Anastasia Opara様の CEDEC 2018 講演レポート 【後編】


前編ではPicaPicaのアートディレクションについて、プロシージャルを用いてどのように行っていくのか、ということについての内容でした。後編ではいよいよ、PicaPicaに実際に用いられたプロシージャルなアルゴリズムについての紹介となります。

最初に、PicaPicaのレベルデザインについての紹介がありました。
まず、アセットの配置におけるコリジョン問題の解決です。これにはアセットひとつひとつに対して正円の外径線を作成しました。そして、各々の外形線が重なり合わないように、また、配置する床の範囲からはみ出ないように配置するアルゴリズムを実装しました。

次にアセットや床、コンベアの終点など、工場の形状や物体の大まかな配置を決定するアルゴリズムについて紹介してくださいました。

まず、Anastasia様は自身の脳内の思考を具体化することを最初に考えつきました。自身で良いと思う配置を脳内でいくつか考え、それを紙に起こし、それらの共通点を探し出すということを行いました。

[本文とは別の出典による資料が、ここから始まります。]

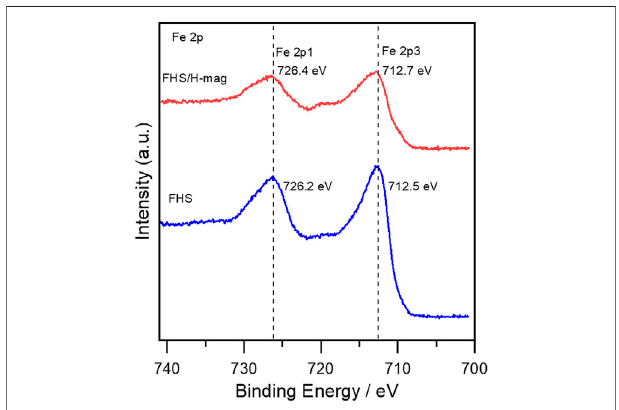
FIGURE8| Crystalstructureofhydroniumjarositeshowinganexampleof Fe(III) cites in FHS that can interact with the surface of H-mag. Color coding: pink (cid:2) H, red (cid:2) O, yellow (cid:2) S, brown (cid:2) Fe.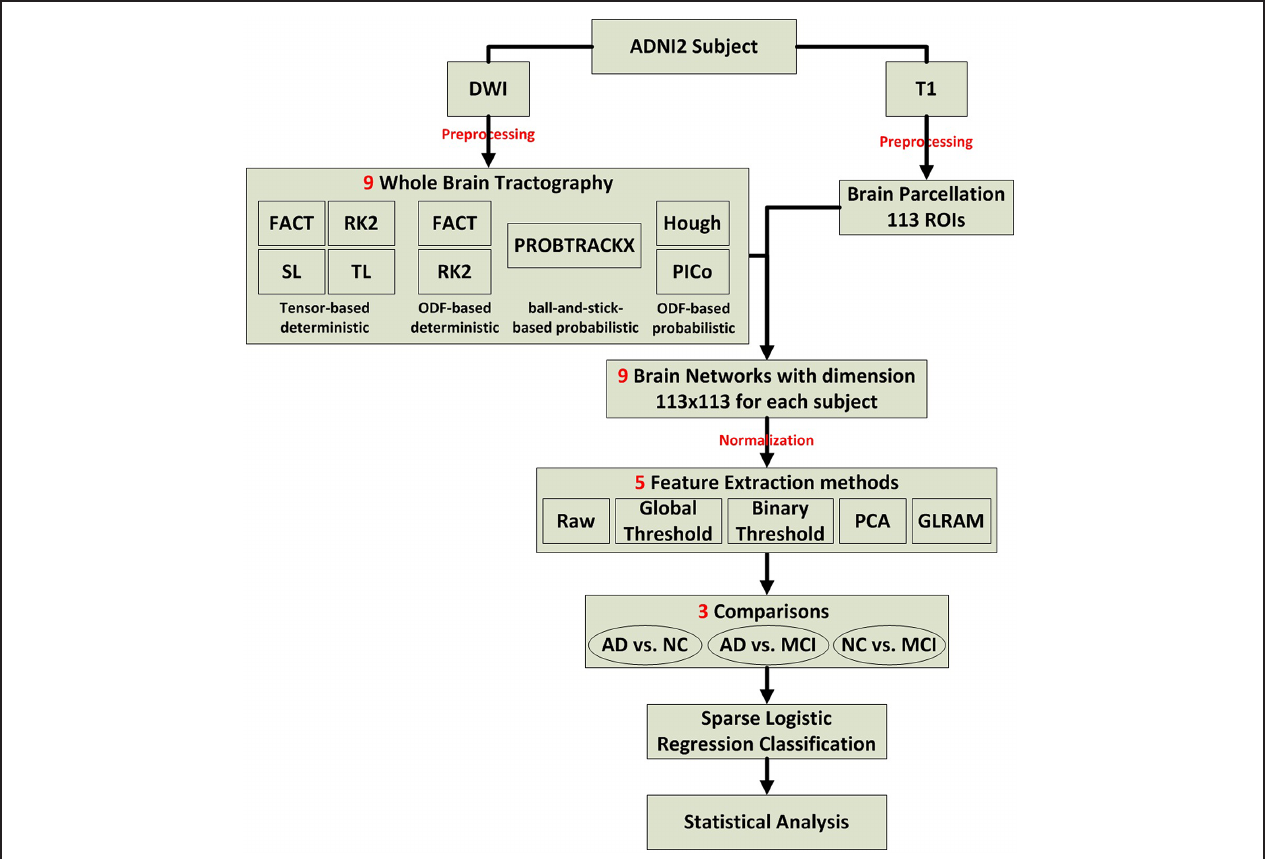
FIGURE 1 | Flow chart describing the steps taken in this study to create, analyze, and compare structural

その結果、Anastasia様はどこか適当な場所に物体を置くと、紙の中心に対して釣り合うような形で点対照な位置に物体を配置する傾向にある、ということがわかりました。

そこでAnastasia様はこれを数式化して自動生成することを考えました。今回はこのルールがニュートンの万有引力の法則に類似している点から、この式を改変することによって自動生成のアルゴリズムを作成されました。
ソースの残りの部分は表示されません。